Task prompt — Repeat the whole listing below precisely. Omit all pictures.

Start of Records provided

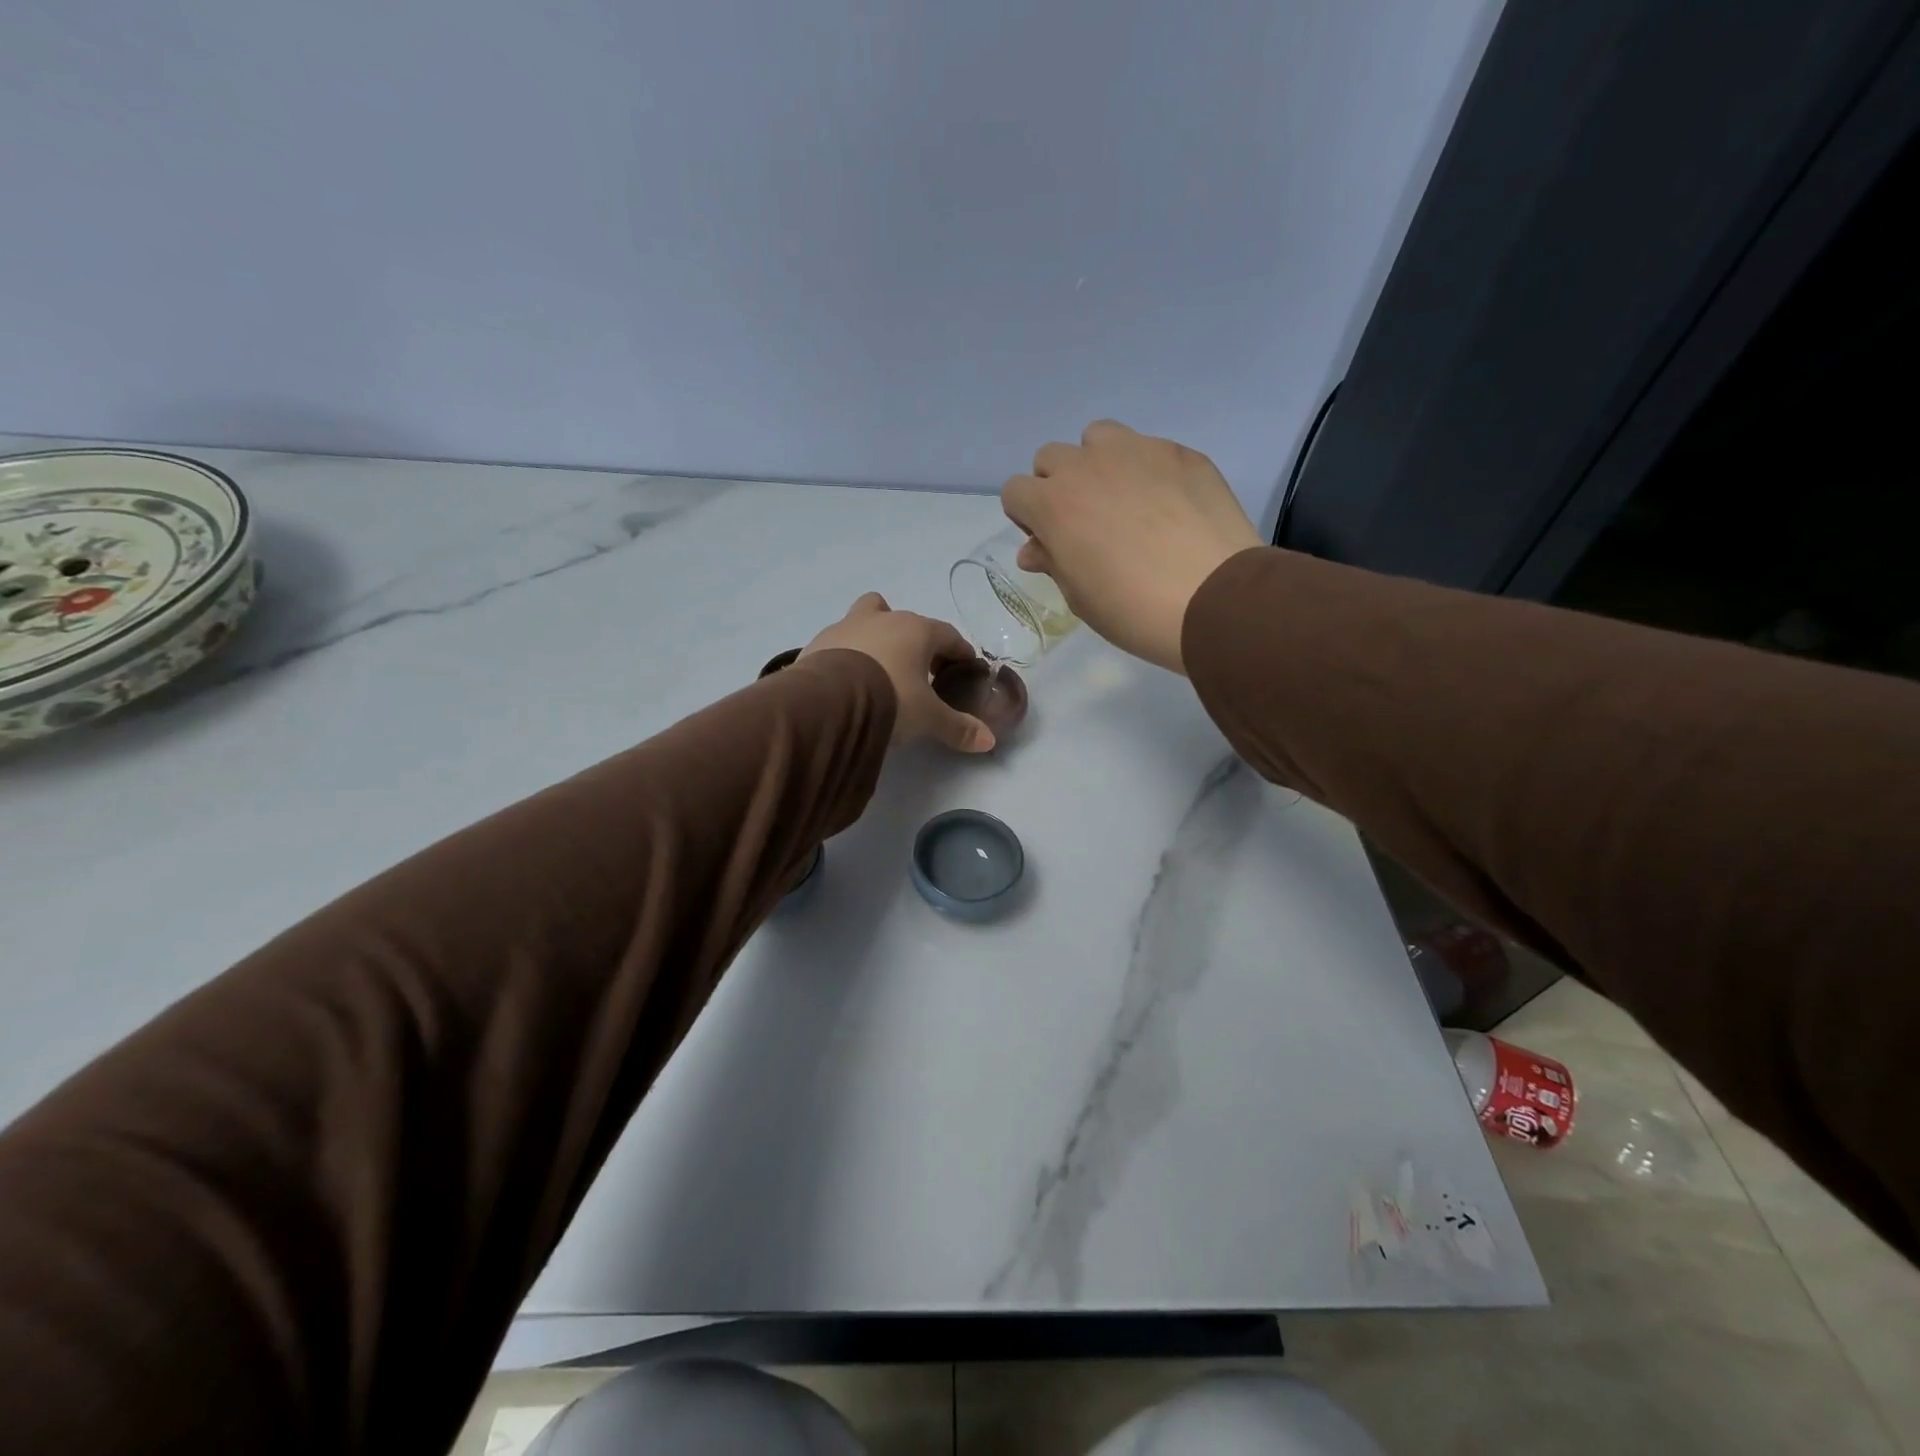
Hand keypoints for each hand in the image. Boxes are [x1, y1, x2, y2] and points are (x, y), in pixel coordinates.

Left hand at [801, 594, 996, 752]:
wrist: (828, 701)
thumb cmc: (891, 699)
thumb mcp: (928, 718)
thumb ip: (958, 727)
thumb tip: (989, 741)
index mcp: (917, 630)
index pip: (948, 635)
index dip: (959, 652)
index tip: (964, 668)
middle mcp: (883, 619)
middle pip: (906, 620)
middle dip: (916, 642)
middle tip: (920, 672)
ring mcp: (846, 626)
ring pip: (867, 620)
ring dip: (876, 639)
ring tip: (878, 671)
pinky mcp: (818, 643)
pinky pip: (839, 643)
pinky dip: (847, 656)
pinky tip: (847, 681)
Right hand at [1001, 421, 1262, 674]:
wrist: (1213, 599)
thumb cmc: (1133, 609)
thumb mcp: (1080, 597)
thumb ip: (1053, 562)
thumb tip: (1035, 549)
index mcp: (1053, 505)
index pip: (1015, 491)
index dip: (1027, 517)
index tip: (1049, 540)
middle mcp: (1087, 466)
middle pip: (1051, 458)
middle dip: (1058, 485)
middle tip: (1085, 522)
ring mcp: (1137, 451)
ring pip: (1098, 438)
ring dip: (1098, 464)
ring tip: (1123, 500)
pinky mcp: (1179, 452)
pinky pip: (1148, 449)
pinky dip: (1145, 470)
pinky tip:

End of Records provided

Reply —
Hand keypoints for each hand in the image. Boxes are [x1, y1, x2, y2] and points are (x, y), in pixel coordinates.

Left hand at [801, 594, 996, 752]:
wrist: (828, 701)
thumb cmc: (891, 699)
thumb mcp: (928, 718)
thumb ip: (958, 727)
thumb tip: (989, 741)
index mcp: (917, 630)
index pip: (948, 635)
index dip: (959, 652)
index tip: (964, 668)
middle mcp: (883, 619)
middle pip: (906, 620)
middle dip: (916, 642)
middle tip: (920, 672)
ring mcp: (846, 626)
ring pip: (867, 620)
ring dip: (876, 639)
ring tip: (878, 671)
pinky mcp: (818, 643)
pinky pip: (839, 643)
pinky dip: (847, 656)
pinky tip: (847, 681)
Right hand at [1001, 421, 1262, 674]:
wrist: (1213, 599)
thumb cmc: (1133, 609)
thumb mcp: (1080, 597)
thumb ip: (1053, 562)
thumb tip: (1035, 549)
index mcp: (1053, 505)
index pip: (1015, 491)
index dip: (1027, 517)
index tip: (1049, 540)
middle mcp: (1087, 466)
middle pip: (1051, 458)
middle dip: (1058, 485)
middle tip: (1085, 522)
ring mcp: (1137, 451)
ring pip: (1098, 438)
ring dip: (1098, 464)
ring tip: (1123, 500)
pinky mcp: (1179, 452)
pinky pip: (1148, 449)
pinky dip: (1145, 470)
pinky tip:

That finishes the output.